A HISTORIC rail journey from Bournemouth has been made – 41 years after the tracks were last used.

SouthWest Trains ran its first passenger train from Bournemouth to Corfe Castle and Swanage for the first time since New Year’s Day, 1972, when the last British Rail trains ran on the dying Swanage branch line.

The journey gave stakeholders the chance to see the progress being made towards re-introducting a regular train service from Swanage to Wareham.

The visit of the three-coach SouthWest diesel train took place on the day before the 50th anniversary of the Beeching Report, published in March 1963, which closed several railway lines in Dorset.

Swanage Railway Company chair, Peter Sills – who travelled on the last train from Swanage as a teenager – said: “I am very grateful indeed to SouthWest Trains and Network Rail for their very kind help in enabling this historic and very special train to run on our behalf.”

He said feedback was positive after the “very exciting” day.
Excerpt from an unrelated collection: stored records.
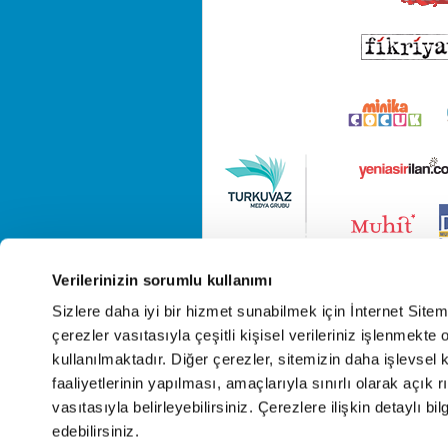
Verilerinizin sorumlu kullanımı
Sizlere daha iyi bir hizmet sunabilmek için İnternet Site
çerezler vasıtasıyla çeşitli kişisel verileriniz işlenmekt
kullanılmaktadır. Diğer çerezler, sitemizin daha işlevsel 
faaliyetlerinin yapılması, amaçlarıyla sınırlı olarak açık rı
vasıtasıyla belirleyebilirsiniz. Çerezlere ilişkin detaylı bil
edebilirsiniz.
Cop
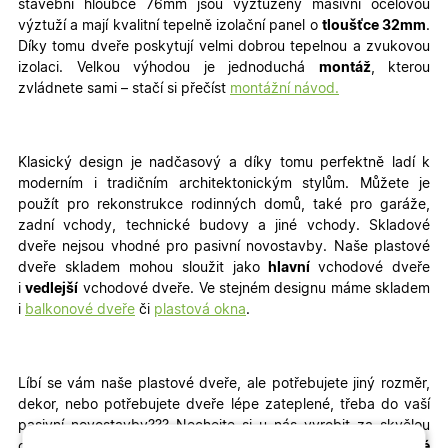
stavební hloubce 76mm jsou vyztuženy masivní ocelovou
výztuží a mají kvalitní tepelně izolační panel o
tloušťce 32mm
.
Díky tomu dveře poskytují velmi dobrou tepelnou a zvukovou
izolaci. Velkou výhodou je jednoduchá
montáž
, kterou
zvládnete sami – stačí si přečíst
montážní návod.
Klasický design je nadčasový a díky tomu perfektně ladí k
moderním i tradičním architektonickým stylům. Můžete je
použít pro rekonstrukce rodinných domů, také pro garáže,
zadní vchody, technické budovy a jiné vchody
. Skladové
dveře nejsou vhodné pro pasivní novostavby. Naše plastové
dveře skladem mohou sloužit jako
hlavní
vchodové dveře
i
vedlejší
vchodové dveře. Ve stejném designu máme skladem
i
balkonové dveře
či
plastová okna
.
Líbí se vám naše plastové dveře, ale potřebujete jiný rozměr,
dekor, nebo potřebujete dveře lépe zateplené, třeba do vaší
pasivní novostavby???
Nechejte si u nás vyrobit za skvělou
cenu
plastové dveře na míru
, popřípadě kvalitní
hliníkové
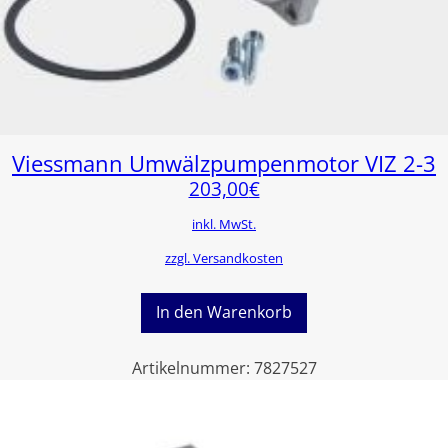
Viessmann Umwälzpumpenmotor VIZ 2-3
203,00
€
inkl. MwSt.
zzgl. Versandkosten
In den Warenkorb
Artikelnummer:
7827527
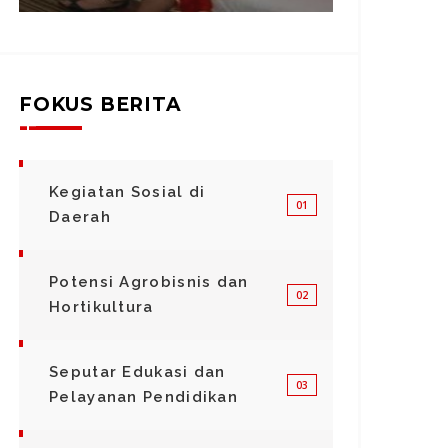
FOKUS BERITA
Kegiatan Sosial di
01
Daerah
Potensi Agrobisnis dan
02
Hortikultura
6/08/2026 - 13:07
58
06/08/202
Seputar Edukasi dan
Diserbu Ribuan Jamaah, Gus
Lewa
03
Pelayanan Pendidikan
Fawait Ingin Sholawat Akbar Jadi
Disd
Agenda Tahunan di Jember
Pend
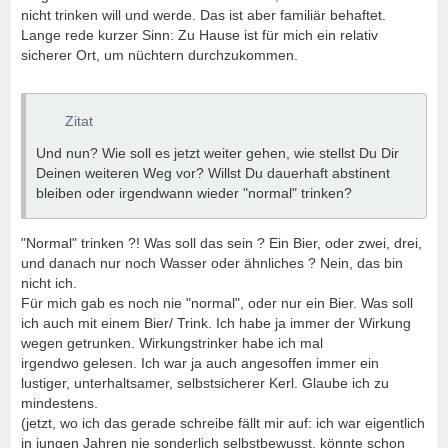
nicht trinken will und werde. Das ist aber familiär behaftet.
Lange rede kurzer Sinn: Zu Hause ist für mich ein relativ
sicherer Ort, um nüchtern durchzukommen.
Zitat
Und nun? Wie soll es jetzt weiter gehen, wie stellst Du Dir
Deinen weiteren Weg vor? Willst Du dauerhaft abstinent
bleiben oder irgendwann wieder "normal" trinken?
"Normal" trinken ?! Was soll das sein ? Ein Bier, oder zwei, drei,
und danach nur noch Wasser oder ähnliches ? Nein, das bin
nicht ich.
Für mich gab es noch nie "normal", oder nur ein Bier. Was soll
ich auch mit einem Bier/ Trink. Ich habe ja immer der Wirkung
wegen getrunken. Wirkungstrinker habe ich mal
irgendwo gelesen. Ich war ja auch angesoffen immer ein
lustiger, unterhaltsamer, selbstsicherer Kerl. Glaube ich zu
mindestens.
(jetzt, wo ich das gerade schreibe fällt mir auf: ich war eigentlich
in jungen Jahren nie sonderlich selbstbewusst, könnte schon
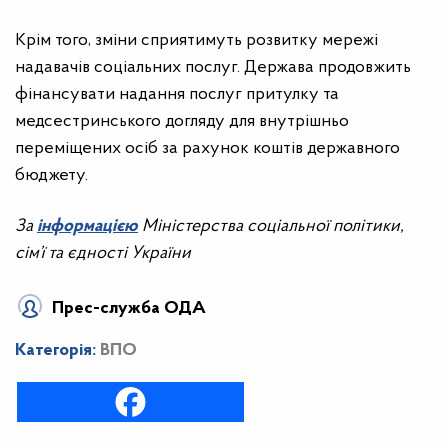
Крім того, зміни сприятимуть розвитку мережі
надавачів соціальних послуг. Держава продовжить
фінансувати надання послуг притулку та
медсестринського догляду для внутрішньо
переміщених осіб за рахунок коштів державного
бюджету.
За
інформацією
Міністерства соціальної політики,
сім’ї та єдності України
Прес-служба ОДА
Категорія:
ВПО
“The special train also enabled our guests to travel on the three-mile Network Rail line from Worgret Junction, on the main London to Weymouth line just west of Wareham, to the start of the Swanage Railway just east of Furzebrook – a stretch of line only used by occasional excursion trains from various parts of the country down to Corfe Castle and Swanage,” he said.

SouthWest Trains-Network Rail Alliance stakeholder and accessibility manager, Phil Dominey, who also travelled on the final train from Swanage as a child, said: “We are delighted to have been involved in such an historic journey and we believe it was an informative and enjoyable day for everyone involved.”

Swanage Railway was awarded a £1.47 million Government grant from the Coastal Communities Fund in February this year to re-introduce a regular train service from Swanage and Corfe Castle to the main line at Wareham.

The first regular trains are expected to be running by spring 2015.